Problem statement:
Extract every line of text from the rows below, word for word and in the original order, and leave the pictures out of your answer.
━━━━━━
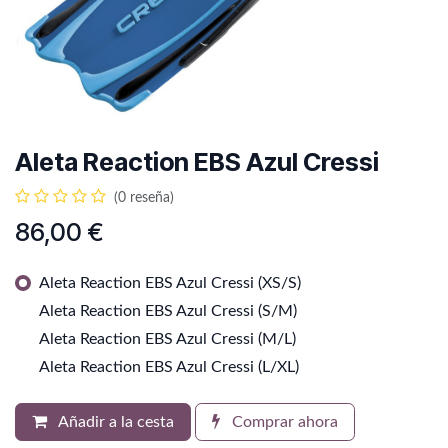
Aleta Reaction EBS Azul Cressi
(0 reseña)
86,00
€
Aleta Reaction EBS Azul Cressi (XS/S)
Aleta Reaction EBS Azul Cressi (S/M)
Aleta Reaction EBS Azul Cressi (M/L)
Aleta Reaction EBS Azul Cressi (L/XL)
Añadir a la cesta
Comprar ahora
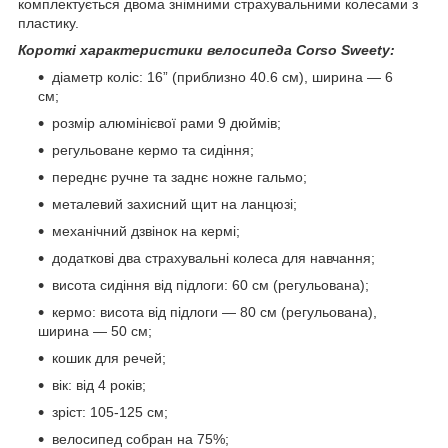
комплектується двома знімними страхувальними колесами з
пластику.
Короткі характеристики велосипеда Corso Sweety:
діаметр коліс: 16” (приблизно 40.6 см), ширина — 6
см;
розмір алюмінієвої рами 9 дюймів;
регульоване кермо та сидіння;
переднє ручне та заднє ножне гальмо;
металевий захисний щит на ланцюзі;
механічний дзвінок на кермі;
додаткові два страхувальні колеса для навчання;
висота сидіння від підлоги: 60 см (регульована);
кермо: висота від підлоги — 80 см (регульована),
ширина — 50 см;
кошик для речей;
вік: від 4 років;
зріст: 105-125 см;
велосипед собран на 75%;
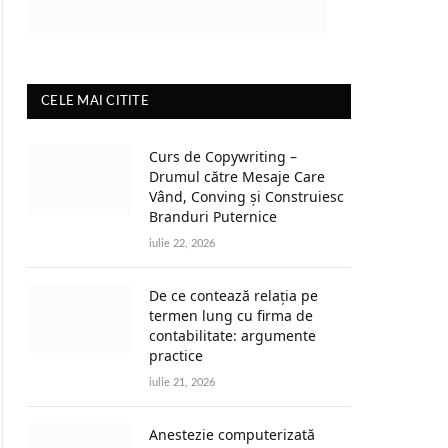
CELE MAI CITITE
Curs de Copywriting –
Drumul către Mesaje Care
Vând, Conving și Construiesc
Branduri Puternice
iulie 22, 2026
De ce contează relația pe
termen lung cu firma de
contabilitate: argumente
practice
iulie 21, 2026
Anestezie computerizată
━━━━━━
Task response:
Aleta Reaction EBS Azul Cressi
(0 reseña)
86,00
€
Aleta Reaction EBS Azul Cressi (XS/S)
Aleta Reaction EBS Azul Cressi (S/M)
Aleta Reaction EBS Azul Cressi (M/L)
Aleta Reaction EBS Azul Cressi (L/XL)
Añadir a la cesta
Comprar ahora
комплектується двома знімними страхувальними колесами з
пластику.
Короткі характеристики велосипеда Corso Sweety:
діаметр коліс: 16” (приблизно 40.6 см), ширина — 6
см;
розмір алюмінієвої рами 9 дюймів;
регульоване кермо та сидіння;
переднє ручне та заднє ножне гальмо;
металевий захисний щит на ланцюзі;
механічний дзвінок на кермі;
додаткові два страхувальні колеса для навчання;
висота сидіння від підлоги: 60 см (регульована);
кермо: висота від підлоги — 80 см (регульована),
ширина — 50 см;
кошик для речей;
вік: від 4 років;
зріст: 105-125 см;
велосипед собран на 75%;
CELE MAI CITITE
Curs de Copywriting –
Drumul către Mesaje Care
Vând, Conving și Construiesc
Branduri Puternice
iulie 22, 2026
De ce contează relația pe
termen lung cu firma de
contabilitate: argumente
practice
iulie 21, 2026
Anestezie computerizată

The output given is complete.